Quem é Cristo senão aquele que no princípio era a Palavra,
e a Palavra estava com Deus: e a Palavra era Deus? (Jo 1,1). Essa
Palavra de Deus se fez carne e habitou entre nós (Jo 1,14). Se
não tivesse tomado da nossa natureza a carne mortal, Cristo não teria
possibilidade de morrer por nós. Mas deste modo o imortal pôde morrer e
dar sua vida aos mortais. Fez-se participante de nossa morte para nos
tornar participantes da sua vida. De fato, assim como os homens, pela
sua natureza, não tinham possibilidade alguma de alcançar a vida,
também ele, pela sua natureza, não tinha possibilidade alguma de sofrer
a morte. Por isso entrou, de modo admirável, em comunhão conosco: de
nós assumiu a mortalidade, o que lhe possibilitou morrer; e dele
recebemos a vida.
Portanto, de modo algum devemos envergonhar-nos da morte de
nosso Deus e Senhor; pelo contrário, nela devemos confiar e gloriar-nos
acima de tudo. Pois tomando sobre si a morte que em nós encontrou,
garantiu com total fidelidade dar-nos a vida que não podíamos obter por
nós mesmos. Se ele tanto nos amou, a ponto de, sem pecado, sofrer por
nós pecadores, como não dará o que merecemos por justiça, fruto da sua
justificação? Como não dará a recompensa aos justos, ele que é fiel em
suas promessas e, sem pecado, suportou o castigo dos pecadores?
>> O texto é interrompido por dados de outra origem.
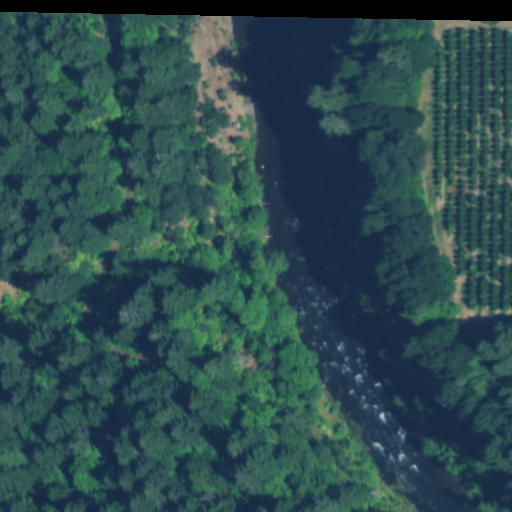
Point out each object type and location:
road: (108, 276)
river: (307, 279)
Reconheçamos corajosamente, irmãos, e proclamemos bem alto que
Cristo foi crucificado por amor de nós; digamos não com temor, mas com
alegria, não com vergonha, mas com santo orgulho.
O apóstolo Paulo compreendeu bem esse mistério e o proclamou
como um título de glória. Ele, que teria muitas coisas grandiosas e
divinas para recordar a respeito de Cristo, não disse que se gloriava
dessas grandezas admiráveis – por exemplo, que sendo Cristo Deus como o
Pai, criou o mundo; e, sendo homem como nós, manifestou o seu domínio
sobre o mundo – mas afirmou: Quanto a mim, que eu me glorie somente
na cruz do Senhor nosso, Jesus Cristo (Gl 6,14).